Document text =
^^^^^^^^^^^^^^^^
Just like every election cycle as far back as I can remember there has been talk recently, mostly on CBCNN, about making voting mandatory. Or, at least, a consensus that those who refuse to get involved in the process should be beaten with their own shoes.

Australia has mandatory voting, but that makes sense, seeing as how they’re mostly alcoholics and real democracy takes a certain level of sobriety. Democracy doesn’t exist without the inalienable right for citizens, for whatever reason, to burn our ballots. Or stay home and play the Wendy Mesley* drinking game — when she’s on camera with Peter Mansbridge, and cringes at the memory of sleeping with him, you chug a beer. Make sure there’s a lot of beer available.

Then there’s the bizarre idea that, if someone doesn’t vote, they have no right to complain. Love to see how that could be enforced. I’ve never voted in a municipal election, but I still have the right to say my mayor is the latest in a line of idiots going back 85-years.

…he’s actually a nice guy.

I’ve been voting since 1988 when I, being eighteen-years old and unaware of the cliche, voted for whomever was representing Ed Broadbent in my riding.

I’ve spoiled one ballot, on purpose, since then. But I can’t remember which election. I do remember writing “this is a spoiled ballot” on both sides of the ballot. I even added the anarchist “A”, so I must have been in my early-20’s.

Spoiled ballots do get counted, but they’re put in the same file as the ballots that are unintentionally screwed up, and the numbers are not released. I get why they feel they can’t release the numbers, because sooner or later 51% of the returning ballots are going to have “fuck this shit” scrawled on them. And then you’ve got Belgium.
^^^^^^^^^^^^^^^^
Required tasks =
1/ Translate this sentence from the post on voting into Spanish: "I’ve spoiled one ballot, on purpose, since then."
2/ Resume the post on voting after its last sentence, keeping its voice.
The items that come next have nothing to do with this.

Saved data entries
^^^^^^^^^^^^^^^^
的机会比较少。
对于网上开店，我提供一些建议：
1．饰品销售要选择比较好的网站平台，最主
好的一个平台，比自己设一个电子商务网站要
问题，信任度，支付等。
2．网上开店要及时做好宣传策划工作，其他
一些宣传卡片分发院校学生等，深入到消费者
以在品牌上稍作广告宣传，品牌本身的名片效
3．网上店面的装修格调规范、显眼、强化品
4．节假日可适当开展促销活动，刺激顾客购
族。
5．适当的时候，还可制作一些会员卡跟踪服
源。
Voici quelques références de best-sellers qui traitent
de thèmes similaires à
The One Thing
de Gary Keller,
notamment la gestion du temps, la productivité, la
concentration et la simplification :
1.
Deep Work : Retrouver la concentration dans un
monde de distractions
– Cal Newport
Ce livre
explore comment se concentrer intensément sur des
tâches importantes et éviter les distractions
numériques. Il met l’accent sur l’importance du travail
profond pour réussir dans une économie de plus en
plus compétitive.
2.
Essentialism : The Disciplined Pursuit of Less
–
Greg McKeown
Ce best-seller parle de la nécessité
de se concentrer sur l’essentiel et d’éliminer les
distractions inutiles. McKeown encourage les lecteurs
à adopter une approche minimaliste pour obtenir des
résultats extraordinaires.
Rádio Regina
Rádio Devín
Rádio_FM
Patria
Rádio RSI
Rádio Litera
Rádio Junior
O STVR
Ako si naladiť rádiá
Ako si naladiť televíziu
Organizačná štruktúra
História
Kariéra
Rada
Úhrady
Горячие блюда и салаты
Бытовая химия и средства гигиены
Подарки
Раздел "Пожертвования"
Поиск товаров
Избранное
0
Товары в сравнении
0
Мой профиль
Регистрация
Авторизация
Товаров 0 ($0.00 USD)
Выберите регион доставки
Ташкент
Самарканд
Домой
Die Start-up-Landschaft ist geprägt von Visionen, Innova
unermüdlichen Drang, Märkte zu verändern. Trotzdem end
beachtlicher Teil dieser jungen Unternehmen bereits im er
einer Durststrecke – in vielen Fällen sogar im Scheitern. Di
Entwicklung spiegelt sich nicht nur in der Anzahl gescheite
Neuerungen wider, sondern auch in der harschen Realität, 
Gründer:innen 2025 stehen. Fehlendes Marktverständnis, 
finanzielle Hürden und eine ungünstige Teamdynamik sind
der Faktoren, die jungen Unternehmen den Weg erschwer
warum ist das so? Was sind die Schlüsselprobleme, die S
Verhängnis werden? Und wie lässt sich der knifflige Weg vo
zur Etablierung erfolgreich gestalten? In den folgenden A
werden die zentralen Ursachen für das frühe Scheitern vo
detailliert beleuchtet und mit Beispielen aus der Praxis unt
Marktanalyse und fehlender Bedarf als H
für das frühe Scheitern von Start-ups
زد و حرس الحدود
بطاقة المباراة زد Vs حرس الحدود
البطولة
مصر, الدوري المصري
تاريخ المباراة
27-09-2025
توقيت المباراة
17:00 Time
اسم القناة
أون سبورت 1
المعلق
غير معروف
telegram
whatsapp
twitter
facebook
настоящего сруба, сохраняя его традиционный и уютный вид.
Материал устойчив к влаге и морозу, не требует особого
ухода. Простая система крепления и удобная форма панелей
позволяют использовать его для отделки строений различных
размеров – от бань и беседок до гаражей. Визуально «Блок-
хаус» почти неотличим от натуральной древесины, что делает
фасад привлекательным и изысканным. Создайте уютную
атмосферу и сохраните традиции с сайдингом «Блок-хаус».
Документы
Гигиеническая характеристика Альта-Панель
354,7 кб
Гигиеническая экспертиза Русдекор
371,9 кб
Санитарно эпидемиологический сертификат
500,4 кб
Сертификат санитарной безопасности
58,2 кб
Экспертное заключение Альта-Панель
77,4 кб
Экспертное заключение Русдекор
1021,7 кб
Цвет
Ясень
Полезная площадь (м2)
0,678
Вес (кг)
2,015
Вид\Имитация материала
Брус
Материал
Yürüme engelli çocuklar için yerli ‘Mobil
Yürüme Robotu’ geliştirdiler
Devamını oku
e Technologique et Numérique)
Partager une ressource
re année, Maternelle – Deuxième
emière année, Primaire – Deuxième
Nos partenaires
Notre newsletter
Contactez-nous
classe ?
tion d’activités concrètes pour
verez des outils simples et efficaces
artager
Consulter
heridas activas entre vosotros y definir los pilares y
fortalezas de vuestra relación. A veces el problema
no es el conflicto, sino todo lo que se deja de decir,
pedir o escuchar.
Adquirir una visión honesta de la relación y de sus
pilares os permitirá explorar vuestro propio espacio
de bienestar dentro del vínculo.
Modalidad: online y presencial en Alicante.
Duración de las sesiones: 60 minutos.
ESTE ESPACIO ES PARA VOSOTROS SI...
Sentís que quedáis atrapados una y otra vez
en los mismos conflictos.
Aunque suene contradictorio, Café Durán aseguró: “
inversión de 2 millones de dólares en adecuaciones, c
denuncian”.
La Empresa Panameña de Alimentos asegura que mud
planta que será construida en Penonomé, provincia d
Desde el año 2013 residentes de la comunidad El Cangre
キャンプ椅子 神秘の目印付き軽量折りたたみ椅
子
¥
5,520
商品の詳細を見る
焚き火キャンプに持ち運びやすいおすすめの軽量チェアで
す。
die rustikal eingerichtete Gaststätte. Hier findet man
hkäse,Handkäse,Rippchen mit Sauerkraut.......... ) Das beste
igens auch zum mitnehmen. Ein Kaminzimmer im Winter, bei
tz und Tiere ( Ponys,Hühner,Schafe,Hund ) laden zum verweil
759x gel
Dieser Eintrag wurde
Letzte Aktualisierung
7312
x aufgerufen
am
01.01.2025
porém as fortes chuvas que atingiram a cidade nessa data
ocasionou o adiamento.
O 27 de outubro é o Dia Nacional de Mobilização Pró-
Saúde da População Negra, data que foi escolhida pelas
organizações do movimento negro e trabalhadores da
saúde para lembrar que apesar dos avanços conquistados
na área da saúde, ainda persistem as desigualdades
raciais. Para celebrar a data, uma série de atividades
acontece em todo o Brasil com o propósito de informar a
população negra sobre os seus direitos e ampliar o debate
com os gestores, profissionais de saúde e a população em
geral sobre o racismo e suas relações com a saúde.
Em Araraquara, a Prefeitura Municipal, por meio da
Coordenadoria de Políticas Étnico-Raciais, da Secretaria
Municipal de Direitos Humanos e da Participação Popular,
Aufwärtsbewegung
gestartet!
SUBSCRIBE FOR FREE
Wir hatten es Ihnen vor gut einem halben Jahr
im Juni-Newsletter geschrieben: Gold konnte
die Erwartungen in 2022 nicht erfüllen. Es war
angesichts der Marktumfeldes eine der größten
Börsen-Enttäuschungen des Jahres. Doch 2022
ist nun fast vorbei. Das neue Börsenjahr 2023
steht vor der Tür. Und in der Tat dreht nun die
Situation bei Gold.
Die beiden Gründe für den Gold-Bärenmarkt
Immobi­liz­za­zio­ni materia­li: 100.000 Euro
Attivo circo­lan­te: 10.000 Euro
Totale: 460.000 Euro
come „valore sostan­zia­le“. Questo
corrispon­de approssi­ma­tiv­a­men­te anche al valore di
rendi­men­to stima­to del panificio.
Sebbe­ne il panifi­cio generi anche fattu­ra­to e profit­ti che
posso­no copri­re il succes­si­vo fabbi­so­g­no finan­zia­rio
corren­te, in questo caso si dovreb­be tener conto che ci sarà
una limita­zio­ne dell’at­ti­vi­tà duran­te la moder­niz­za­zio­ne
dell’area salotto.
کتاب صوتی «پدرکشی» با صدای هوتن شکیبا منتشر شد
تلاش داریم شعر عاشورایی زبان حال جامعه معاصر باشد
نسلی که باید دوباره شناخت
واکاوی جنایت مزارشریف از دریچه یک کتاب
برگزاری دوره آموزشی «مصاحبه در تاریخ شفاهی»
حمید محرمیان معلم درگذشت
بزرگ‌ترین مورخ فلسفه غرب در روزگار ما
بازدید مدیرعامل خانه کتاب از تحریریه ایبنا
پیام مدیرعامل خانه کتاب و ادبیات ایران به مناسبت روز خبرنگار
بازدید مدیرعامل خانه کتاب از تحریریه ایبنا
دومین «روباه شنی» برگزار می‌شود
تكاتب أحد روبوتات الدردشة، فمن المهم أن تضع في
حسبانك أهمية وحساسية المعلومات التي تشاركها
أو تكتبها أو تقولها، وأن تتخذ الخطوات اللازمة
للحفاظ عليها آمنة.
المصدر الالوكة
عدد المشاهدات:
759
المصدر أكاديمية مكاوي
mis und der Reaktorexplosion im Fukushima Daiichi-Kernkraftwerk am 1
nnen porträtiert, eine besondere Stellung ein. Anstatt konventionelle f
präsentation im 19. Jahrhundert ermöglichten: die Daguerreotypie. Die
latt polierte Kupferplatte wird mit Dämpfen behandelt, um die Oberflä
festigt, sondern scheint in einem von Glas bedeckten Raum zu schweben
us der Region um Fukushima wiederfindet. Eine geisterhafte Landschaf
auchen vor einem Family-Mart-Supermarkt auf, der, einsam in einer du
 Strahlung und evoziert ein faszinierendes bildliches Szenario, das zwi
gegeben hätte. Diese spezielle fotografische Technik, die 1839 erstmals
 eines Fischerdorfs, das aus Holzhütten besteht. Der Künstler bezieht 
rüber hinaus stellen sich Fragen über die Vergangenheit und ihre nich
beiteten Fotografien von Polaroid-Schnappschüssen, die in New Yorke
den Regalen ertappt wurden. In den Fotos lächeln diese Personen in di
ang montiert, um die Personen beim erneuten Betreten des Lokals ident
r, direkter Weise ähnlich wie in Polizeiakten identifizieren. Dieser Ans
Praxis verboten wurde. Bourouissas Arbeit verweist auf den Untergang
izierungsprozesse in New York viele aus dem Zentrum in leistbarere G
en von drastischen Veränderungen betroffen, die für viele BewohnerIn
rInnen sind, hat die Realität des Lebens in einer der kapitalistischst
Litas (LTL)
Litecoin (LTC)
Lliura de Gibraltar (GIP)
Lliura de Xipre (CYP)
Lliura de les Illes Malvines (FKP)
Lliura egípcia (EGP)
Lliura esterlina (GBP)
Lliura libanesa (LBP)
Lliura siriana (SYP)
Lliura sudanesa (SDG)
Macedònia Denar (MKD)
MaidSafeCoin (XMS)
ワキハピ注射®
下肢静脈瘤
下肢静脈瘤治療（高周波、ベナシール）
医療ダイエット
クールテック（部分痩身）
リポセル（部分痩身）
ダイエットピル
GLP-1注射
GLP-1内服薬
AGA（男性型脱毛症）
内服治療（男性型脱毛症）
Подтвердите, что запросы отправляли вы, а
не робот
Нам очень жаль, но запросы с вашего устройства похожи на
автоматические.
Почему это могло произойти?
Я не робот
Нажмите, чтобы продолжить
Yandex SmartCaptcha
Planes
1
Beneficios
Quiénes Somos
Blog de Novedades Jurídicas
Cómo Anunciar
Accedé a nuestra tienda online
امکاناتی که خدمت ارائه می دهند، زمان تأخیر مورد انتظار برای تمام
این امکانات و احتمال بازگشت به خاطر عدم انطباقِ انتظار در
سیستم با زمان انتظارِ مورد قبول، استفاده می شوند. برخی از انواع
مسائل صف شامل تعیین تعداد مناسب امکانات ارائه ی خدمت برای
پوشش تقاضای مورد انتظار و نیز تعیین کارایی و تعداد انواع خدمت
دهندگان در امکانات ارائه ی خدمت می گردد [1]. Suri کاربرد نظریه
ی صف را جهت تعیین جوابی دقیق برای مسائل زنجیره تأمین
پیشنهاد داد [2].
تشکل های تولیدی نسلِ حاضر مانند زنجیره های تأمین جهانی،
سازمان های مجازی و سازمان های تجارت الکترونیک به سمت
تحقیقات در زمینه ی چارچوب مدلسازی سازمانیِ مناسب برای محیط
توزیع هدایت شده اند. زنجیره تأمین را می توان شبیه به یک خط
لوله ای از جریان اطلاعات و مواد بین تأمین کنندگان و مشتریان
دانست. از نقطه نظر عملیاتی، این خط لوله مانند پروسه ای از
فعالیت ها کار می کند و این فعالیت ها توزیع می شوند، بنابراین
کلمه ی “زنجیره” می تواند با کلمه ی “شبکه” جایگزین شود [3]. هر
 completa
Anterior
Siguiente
^^^^^^^^^^^^^^^^
Answers by item number =
1/ Desde entonces he anulado a propósito una papeleta.

2/
I did vote for the party whose main goal was to have 10,000 Yogic Flyers bouncing around Parliament Hill. The Natural Law Party of Canada believed the Flyers would create a bubble around Canada, sort of a shield of goodness, so we’d all be safe from the evils of the world outside.

Plus, they had Doug Henning. Seriously, how could they not win? I was living in Toronto, somewhere in Rosedale, and the party’s leader, Neil Paterson, ‘Governor-General of the Age of Enlightenment for North America’ and ‘Director of Financial Capital of Canada to Crown the Nation with Invincibility’, was running as one of my candidates.

That was the 2000 election, when the choices were Stockwell “new car smell” Day and Jean “I’m a dick” Chrétien. I’d still take 10,000 Yogic Flyers over either of those… lets go with douche bags.

Seriously, given the option, who wouldn’t?

The last few federal elections I’ve been voting against people, rather than for something. Which, other than voting because there’s a punishment if you don’t, I think is probably the worst reason to vote. But I’ve had a hate-on for ‘those people’ since 1997, so… once more into the voting booth.

…there are two doors, one’s blue and one’s orange. But there’s also the Wendy Mesley drinking game, where you take a shot every time she has to be on the screen with Peter Mansbridge*. Choose wisely. Or you could get a DVR.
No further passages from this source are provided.